►
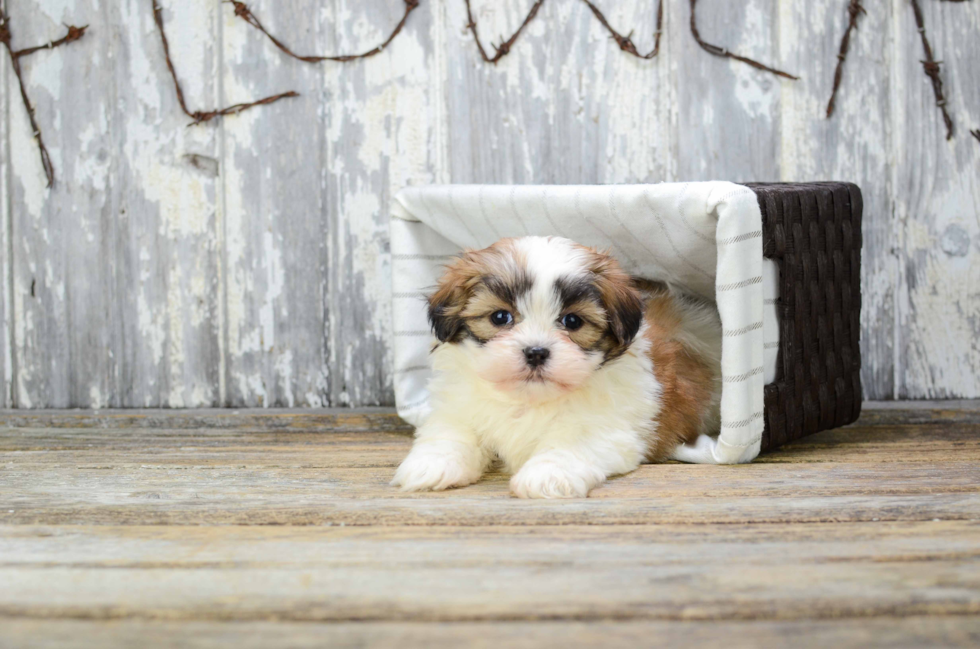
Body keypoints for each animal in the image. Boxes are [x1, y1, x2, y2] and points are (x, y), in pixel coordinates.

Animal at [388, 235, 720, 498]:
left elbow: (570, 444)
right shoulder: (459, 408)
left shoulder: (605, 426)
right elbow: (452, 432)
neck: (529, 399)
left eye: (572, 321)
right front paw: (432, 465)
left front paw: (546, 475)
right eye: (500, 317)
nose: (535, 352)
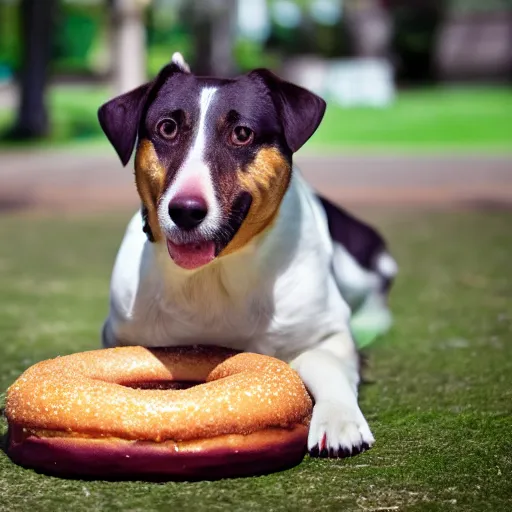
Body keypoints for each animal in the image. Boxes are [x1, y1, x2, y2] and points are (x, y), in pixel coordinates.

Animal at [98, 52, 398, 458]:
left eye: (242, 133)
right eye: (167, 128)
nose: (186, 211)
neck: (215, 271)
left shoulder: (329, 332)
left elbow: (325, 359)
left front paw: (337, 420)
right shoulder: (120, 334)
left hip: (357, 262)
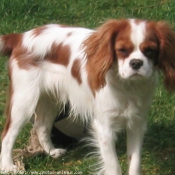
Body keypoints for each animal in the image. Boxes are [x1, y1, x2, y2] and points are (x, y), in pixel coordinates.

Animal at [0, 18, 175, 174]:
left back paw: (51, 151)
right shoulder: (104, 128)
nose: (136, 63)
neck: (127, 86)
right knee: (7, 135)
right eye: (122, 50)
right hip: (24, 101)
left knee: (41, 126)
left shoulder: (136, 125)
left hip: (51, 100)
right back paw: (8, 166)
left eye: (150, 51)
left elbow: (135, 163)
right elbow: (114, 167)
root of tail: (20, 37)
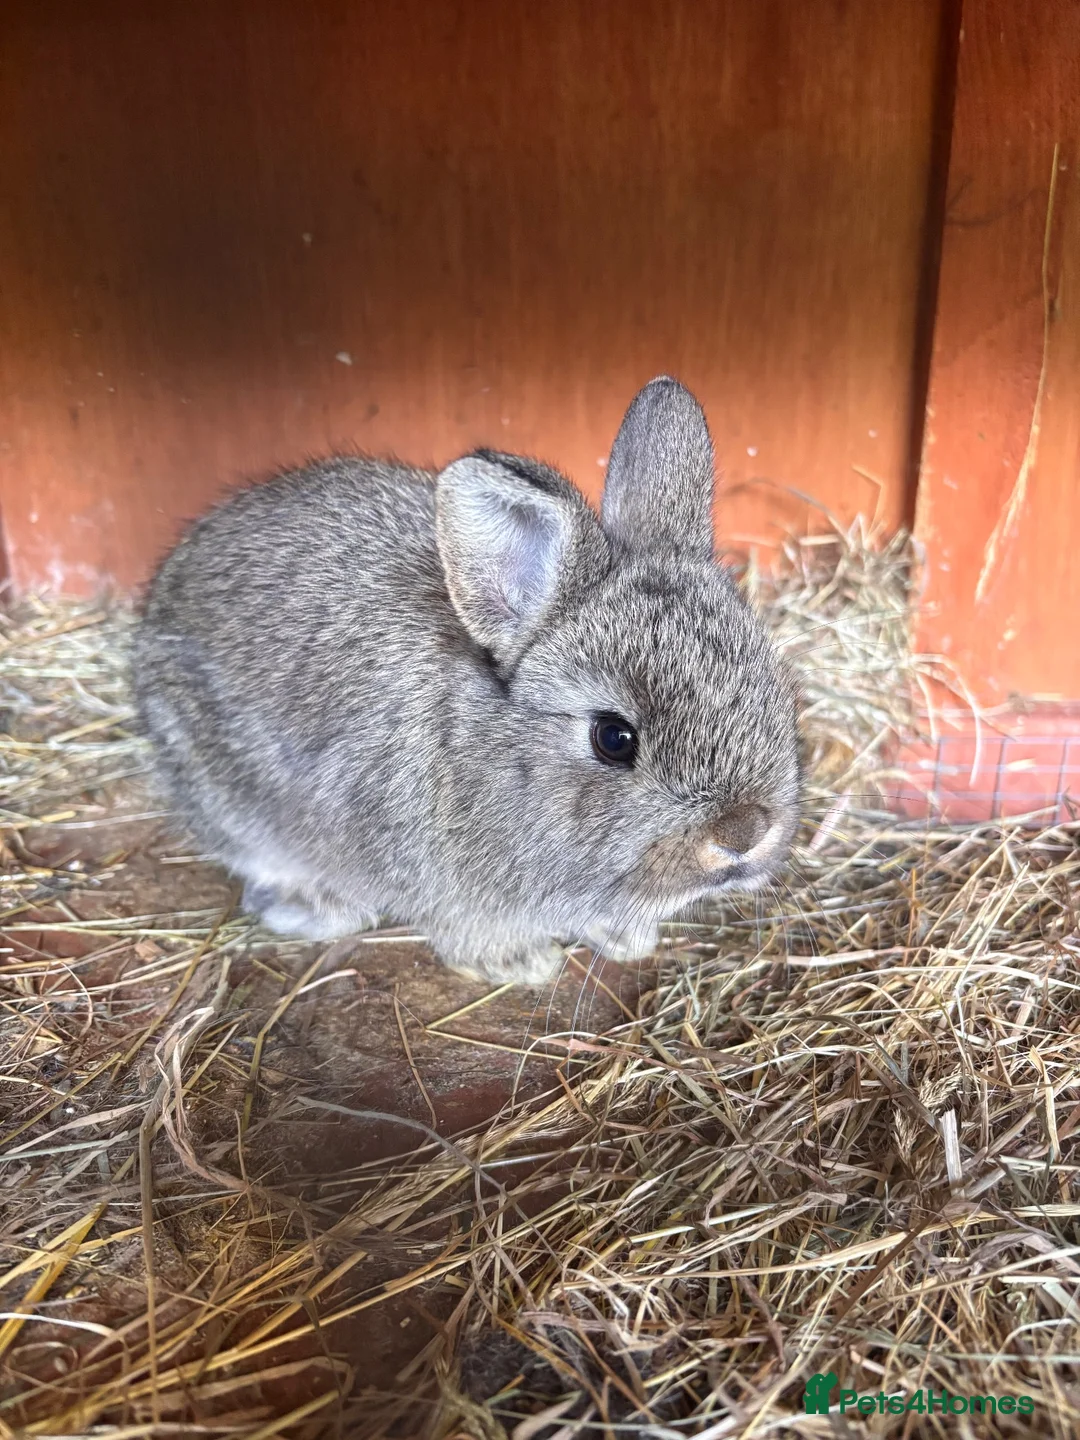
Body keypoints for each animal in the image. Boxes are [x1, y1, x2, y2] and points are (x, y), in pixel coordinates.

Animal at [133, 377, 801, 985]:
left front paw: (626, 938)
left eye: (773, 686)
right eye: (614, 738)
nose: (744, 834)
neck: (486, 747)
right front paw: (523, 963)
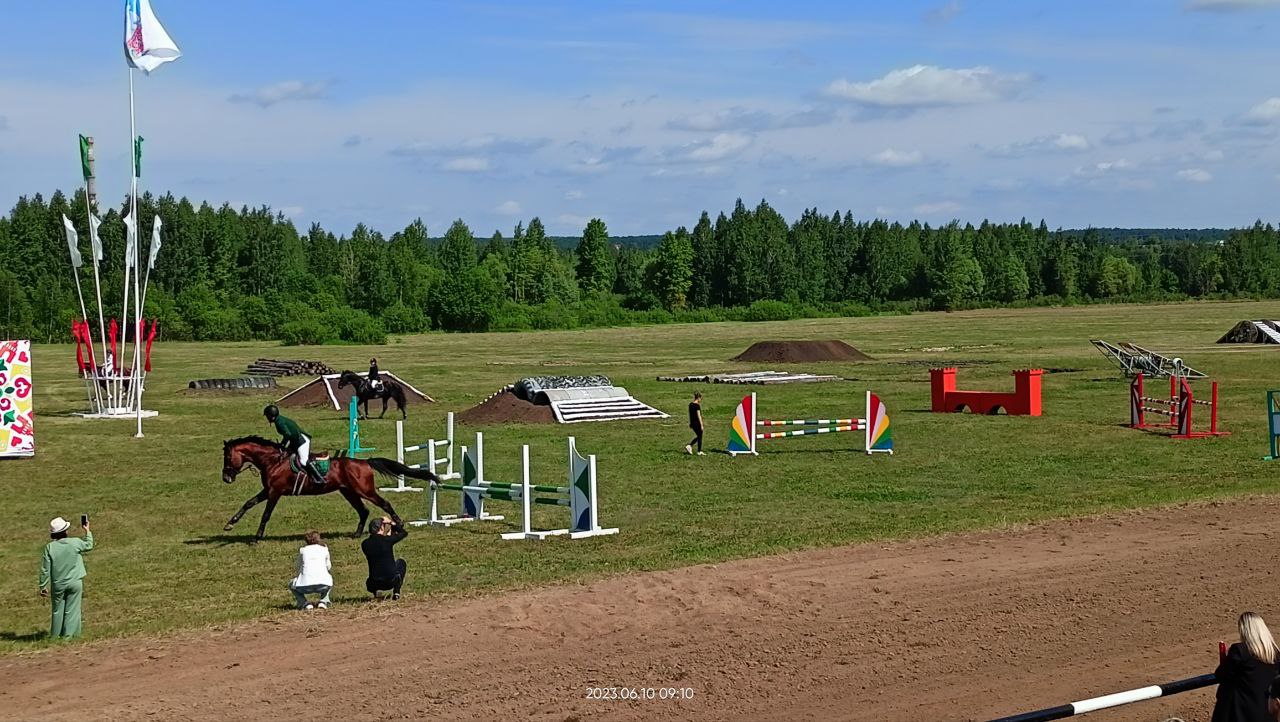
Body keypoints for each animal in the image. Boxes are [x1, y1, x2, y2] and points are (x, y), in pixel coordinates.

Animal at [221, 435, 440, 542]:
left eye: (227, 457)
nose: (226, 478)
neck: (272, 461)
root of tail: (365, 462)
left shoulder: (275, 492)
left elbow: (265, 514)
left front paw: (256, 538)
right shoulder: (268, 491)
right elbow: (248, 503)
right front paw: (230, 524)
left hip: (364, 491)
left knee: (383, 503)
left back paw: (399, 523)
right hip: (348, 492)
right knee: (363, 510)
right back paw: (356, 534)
◄
EXERCISE: In the entries above, identify each line that includes the string "front", then copy it.

EXERCISE RESPONSE:
right front paw: (432, 465)
left front paw: (546, 475)
left front paw: (337, 420)
left front paw: (626, 938)
right front paw: (523, 963)
left front paw: (256, 538)
right front paw: (230, 524)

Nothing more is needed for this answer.